Project description:Integrating single cell omics and single cell imaging allows for a more effective characterisation of the underlying mechanisms that drive a phenotype at the tissue level, creating a comprehensive profile at the cellular level. Although the use of imaging data is well established in biomedical research, its primary application has been to observe phenotypes at the tissue or organ level, often using medical imaging techniques such as MRI, CT, and PET. These imaging technologies complement omics-based data in biomedical research because they are helpful for identifying associations between genotype and phenotype, along with functional changes occurring at the tissue level. Single cell imaging can act as an intermediary between these levels.

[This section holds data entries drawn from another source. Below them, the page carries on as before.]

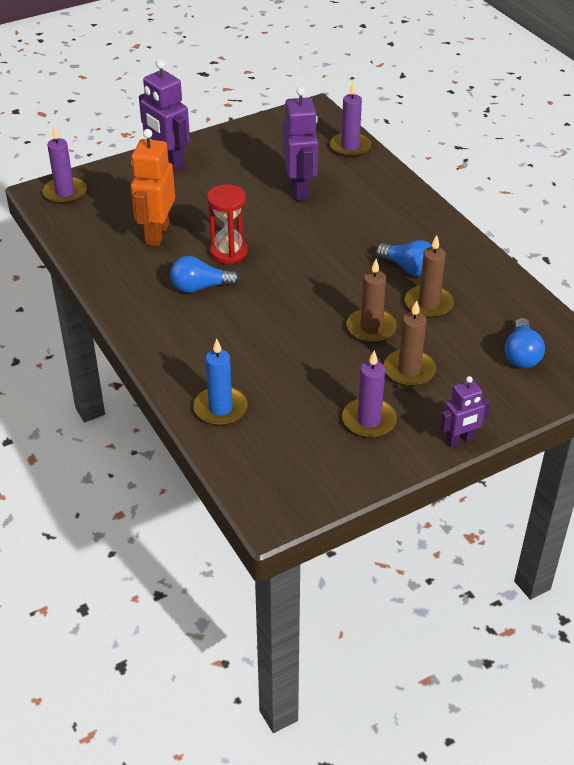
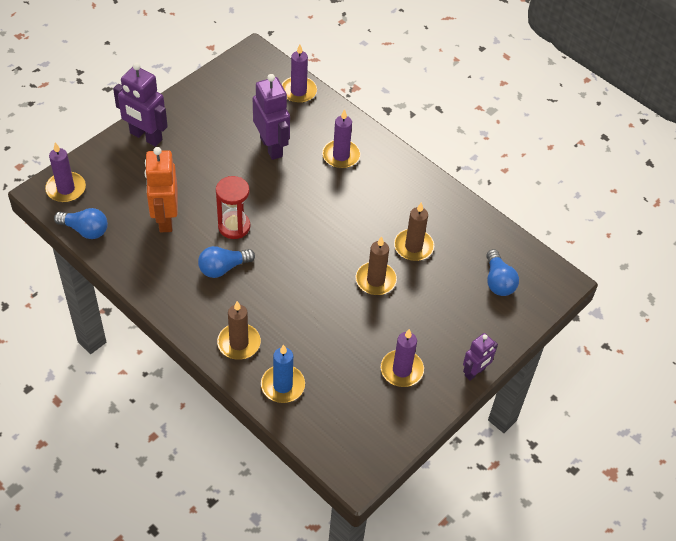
camera: 20 degrees left, 10 degrees up
blue light bulb [376,240,432,277] -> blue light bulb moved to [54,208,108,239]
brown candle [384,300,436,386] -> brown candle moved to [217,301,261,360]
none -> purple candle [322,109,360,169]

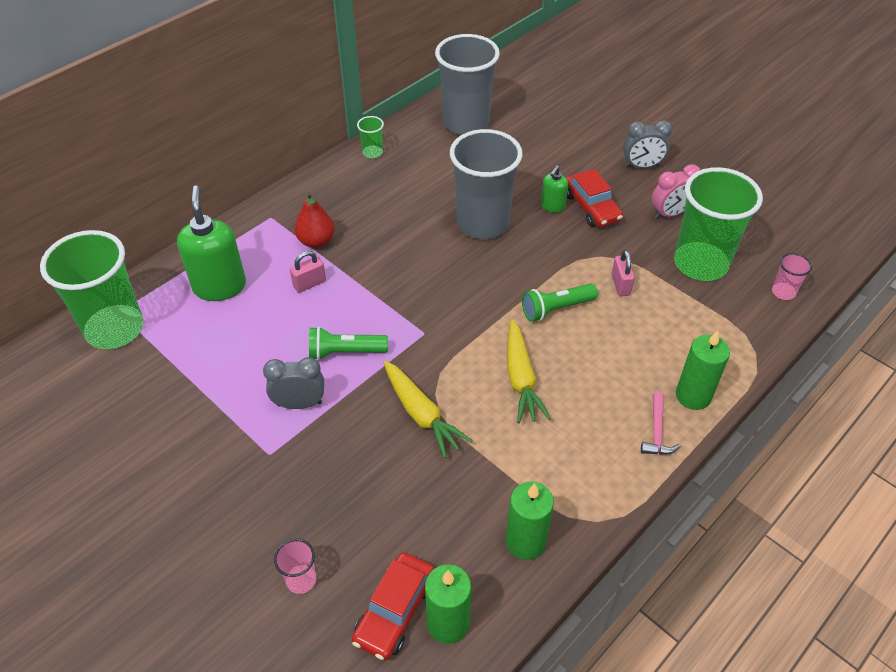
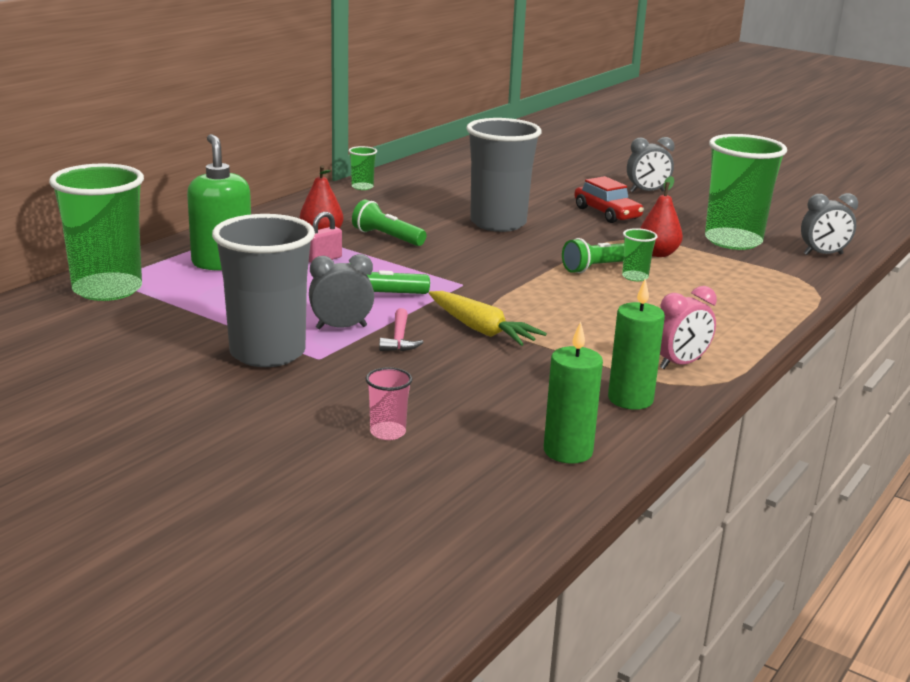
camera: 10 degrees left, 25 degrees down
red car [352,552,435,660] -> none
grey cup [435,34,500,135] -> grey cup moved to [212,214,315,367]
yellow carrot [507,320,551,423] -> none
green soap dispenser [541,165,568,213] -> none
pink padlock [612,250,635,296] -> red pear [640,176,683,257]
pink hammer [641,392,681,455] -> pink hammer moved to [379,308,424,351]
pink clock [652,164,700,219] -> pink clock moved to [660,286,717,369]
green candle [676,330,730,410] -> none
pink cup [772,253,812,300] -> grey clock [801,193,858,255]
none -> green flashlight [352,200,426,246]
none -> green cup [622,228,657,281]

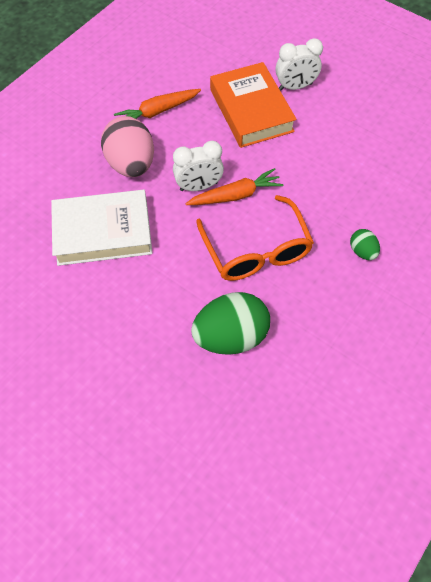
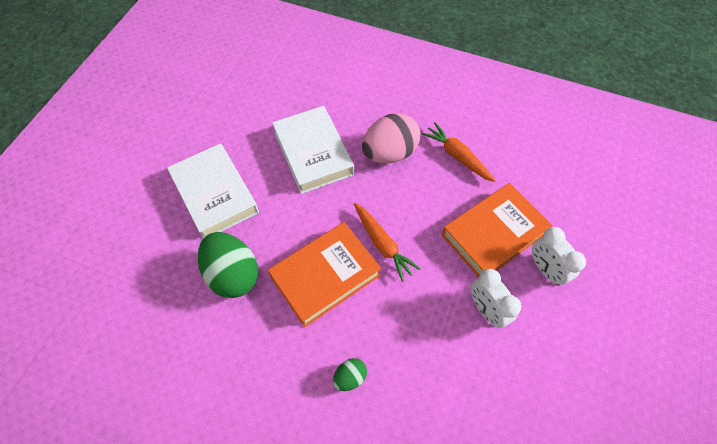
camera: 75 degrees right, 0 degrees up
white clock [173,141,224,191] -> white clock moved to [471,269,521,328]
orange glasses [196,195,314,281] -> orange book [268,222,381,327]
none -> white book [167,143,259,239]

Meanwhile new technologies continue to arrive that can be used to interrogate the genome of single cells and its related omics datasets. As these two areas, single cell imaging and single cell omics, each advance independently with the development of novel techniques, the opportunity to integrate these data types becomes more and more attractive. This review outlines some of the technologies and methods currently available for generating, processing, and analysing single-cell omics- and imaging data, and how they could be integrated to further our understanding of complex biological phenomena like ageing. We include an emphasis on machine learning algorithms because of their ability to identify complex patterns in large multidimensional data.